USA Voters and NCOA
USA Voters and NCOA

This is a big data project dealing with SOLR data standardization, cleansing, and indexing. We were determined to make things work with a robust search backend solution enframed in a user-friendly interface.

What Challenges We Endured

The Intsurfing team was requested to extract, transform, and load data about USA voters and individuals changing their addresses from open sources.
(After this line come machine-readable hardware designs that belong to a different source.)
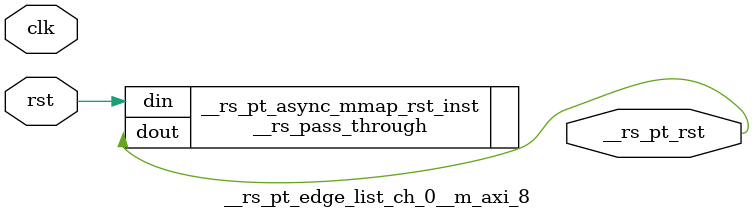
<source format=v>
`timescale 1 ns / 1 ps
/**   Generated by RapidStream   **/
module __rs_pt_edge_list_ch_0__m_axi_8 #(
    parameter BufferSize         = 32,
    parameter BufferSizeLog      = 5,
    parameter AddrWidth          = 64,
    parameter AxiSideAddrWidth   = 64,
    parameter DataWidth          = 512,
    parameter DataWidthBytesLog  = 6,
    parameter WaitTimeWidth      = 4,
    parameter BurstLenWidth      = 8,
    parameter EnableReadChannel  = 1,
    parameter EnableWriteChannel = 1,
    parameter MaxWaitTime        = 3,
    parameter MaxBurstLen        = 15
) (
    output wire __rs_pt_rst,
    input wire  clk,
    input wire  rst
);




__rs_pass_through #(
    .WIDTH (1)
) __rs_pt_async_mmap_rst_inst /**   Generated by RapidStream   **/ (
    .din  (rst),
    .dout (__rs_pt_rst)
);

endmodule  // __rs_pt_edge_list_ch_0__m_axi_8
</source>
Therefore, our big data specialists had to:

  • Process big data volumes - the project covered 4 billion records scattered across different databases like Infutor, Movers, Thrive, NCOA, and Spoke.
  • Non-standardized data - since we had to process multiple sources, data was hardly falling within a single formatting and structural standard.
  • Risk of data duplication - multiple databases we had to scrape data from could have information about the same people, so we had to make sure our solution doesn’t carry duplicates.
Here Is What We Delivered

By the end of the project, our Client was provided with a fully standardized database of American voters and individuals who changed their place of living.

  • The assembled database included 4 billion records.
  • Data has been standardized, including names and addresses.
  • We cleaned duplicated and redundant information to ensure data is clear and easy to use.
  • Our team uploaded the records to the database, offering a user-friendly interface for effortless data manipulation.
Tech Stack
  • .NET 4.5
  • WPF
  • WCF
  • SQL Server 2012
  • Amazon AWS
  • Hadoop
  • SOLR